## Your objective
Return only the lines from the top of the material through the line marked by "text_box [1127, 736, 1256, 753]", unaltered.

....

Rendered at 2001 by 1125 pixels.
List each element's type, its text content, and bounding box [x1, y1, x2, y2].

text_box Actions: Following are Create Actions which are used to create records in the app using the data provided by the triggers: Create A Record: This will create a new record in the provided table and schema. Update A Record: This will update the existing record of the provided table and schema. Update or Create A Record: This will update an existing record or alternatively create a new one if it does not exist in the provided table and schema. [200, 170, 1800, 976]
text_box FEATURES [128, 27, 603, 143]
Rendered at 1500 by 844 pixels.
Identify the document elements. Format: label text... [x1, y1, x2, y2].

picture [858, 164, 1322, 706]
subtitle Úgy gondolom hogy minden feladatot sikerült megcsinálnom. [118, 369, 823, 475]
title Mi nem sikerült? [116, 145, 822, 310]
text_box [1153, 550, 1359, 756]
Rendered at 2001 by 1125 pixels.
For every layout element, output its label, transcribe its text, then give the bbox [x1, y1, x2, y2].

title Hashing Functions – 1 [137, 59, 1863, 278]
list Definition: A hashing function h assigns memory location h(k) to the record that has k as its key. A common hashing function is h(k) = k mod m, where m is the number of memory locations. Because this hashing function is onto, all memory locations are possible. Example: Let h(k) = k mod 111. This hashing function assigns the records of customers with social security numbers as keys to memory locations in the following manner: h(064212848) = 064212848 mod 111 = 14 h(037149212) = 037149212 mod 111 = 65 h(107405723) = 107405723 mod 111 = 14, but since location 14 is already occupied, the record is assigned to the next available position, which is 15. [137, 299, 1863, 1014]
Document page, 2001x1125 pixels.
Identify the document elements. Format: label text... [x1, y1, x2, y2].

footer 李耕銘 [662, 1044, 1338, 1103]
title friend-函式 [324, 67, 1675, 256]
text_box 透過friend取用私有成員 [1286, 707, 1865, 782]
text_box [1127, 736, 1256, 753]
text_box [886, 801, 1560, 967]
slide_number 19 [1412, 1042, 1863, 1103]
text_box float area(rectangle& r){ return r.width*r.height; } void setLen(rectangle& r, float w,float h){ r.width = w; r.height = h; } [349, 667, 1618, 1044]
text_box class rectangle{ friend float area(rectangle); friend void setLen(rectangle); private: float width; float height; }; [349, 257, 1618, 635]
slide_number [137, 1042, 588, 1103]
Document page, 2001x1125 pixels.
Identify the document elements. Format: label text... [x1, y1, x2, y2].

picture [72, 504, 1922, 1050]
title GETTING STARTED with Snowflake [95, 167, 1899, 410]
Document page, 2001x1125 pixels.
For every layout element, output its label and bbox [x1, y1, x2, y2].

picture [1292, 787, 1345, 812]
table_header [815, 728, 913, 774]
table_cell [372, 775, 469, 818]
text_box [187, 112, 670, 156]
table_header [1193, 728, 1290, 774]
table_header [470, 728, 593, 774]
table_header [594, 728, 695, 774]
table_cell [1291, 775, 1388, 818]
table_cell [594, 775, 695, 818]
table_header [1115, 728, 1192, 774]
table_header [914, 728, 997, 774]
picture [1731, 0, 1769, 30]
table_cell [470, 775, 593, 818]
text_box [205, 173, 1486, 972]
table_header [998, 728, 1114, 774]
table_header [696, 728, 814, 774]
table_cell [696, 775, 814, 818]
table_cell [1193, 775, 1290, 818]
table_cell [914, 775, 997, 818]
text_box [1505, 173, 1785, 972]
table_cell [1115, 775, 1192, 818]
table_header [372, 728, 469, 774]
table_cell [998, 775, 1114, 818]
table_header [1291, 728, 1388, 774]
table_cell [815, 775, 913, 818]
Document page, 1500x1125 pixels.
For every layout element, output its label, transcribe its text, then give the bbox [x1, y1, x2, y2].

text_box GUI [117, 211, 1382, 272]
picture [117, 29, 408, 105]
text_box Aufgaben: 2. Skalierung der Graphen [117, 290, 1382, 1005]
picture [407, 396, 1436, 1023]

....

## Solution below
Rendered at 2001 by 1125 pixels.
List each element's type, its text content, and bounding box [x1, y1, x2, y2].

text_box Actions: Following are Create Actions which are used to create records in the app using the data provided by the triggers: Create A Record: This will create a new record in the provided table and schema. Update A Record: This will update the existing record of the provided table and schema. Update or Create A Record: This will update an existing record or alternatively create a new one if it does not exist in the provided table and schema. [200, 170, 1800, 976]
text_box FEATURES [128, 27, 603, 143]
Rendered at 1500 by 844 pixels.
Identify the document elements. Format: label text... [x1, y1, x2, y2].

picture [858, 164, 1322, 706]
subtitle Úgy gondolom hogy minden feladatot sikerült megcsinálnom. [118, 369, 823, 475]
title Mi nem sikerült? [116, 145, 822, 310]
text_box [1153, 550, 1359, 756]
Rendered at 2001 by 1125 pixels.
For every layout element, output its label, transcribe its text, then give the bbox [x1, y1, x2, y2].

title Hashing Functions – 1 [137, 59, 1863, 278]
list Definition: A hashing function h assigns memory location h(k) to the record that has k as its key. A common hashing function is h(k) = k mod m, where m is the number of memory locations. Because this hashing function is onto, all memory locations are possible. Example: Let h(k) = k mod 111. This hashing function assigns the records of customers with social security numbers as keys to memory locations in the following manner: h(064212848) = 064212848 mod 111 = 14 h(037149212) = 037149212 mod 111 = 65 h(107405723) = 107405723 mod 111 = 14, but since location 14 is already occupied, the record is assigned to the next available position, which is 15. [137, 299, 1863, 1014]
Document page, 2001x1125 pixels.
Identify the document elements. Format: label text... [x1, y1, x2, y2].

footer 李耕銘 [662, 1044, 1338, 1103]
title friend-函式 [324, 67, 1675, 256]
text_box 透過friend取用私有成員 [1286, 707, 1865, 782]
text_box [1127, 736, 1256, 753]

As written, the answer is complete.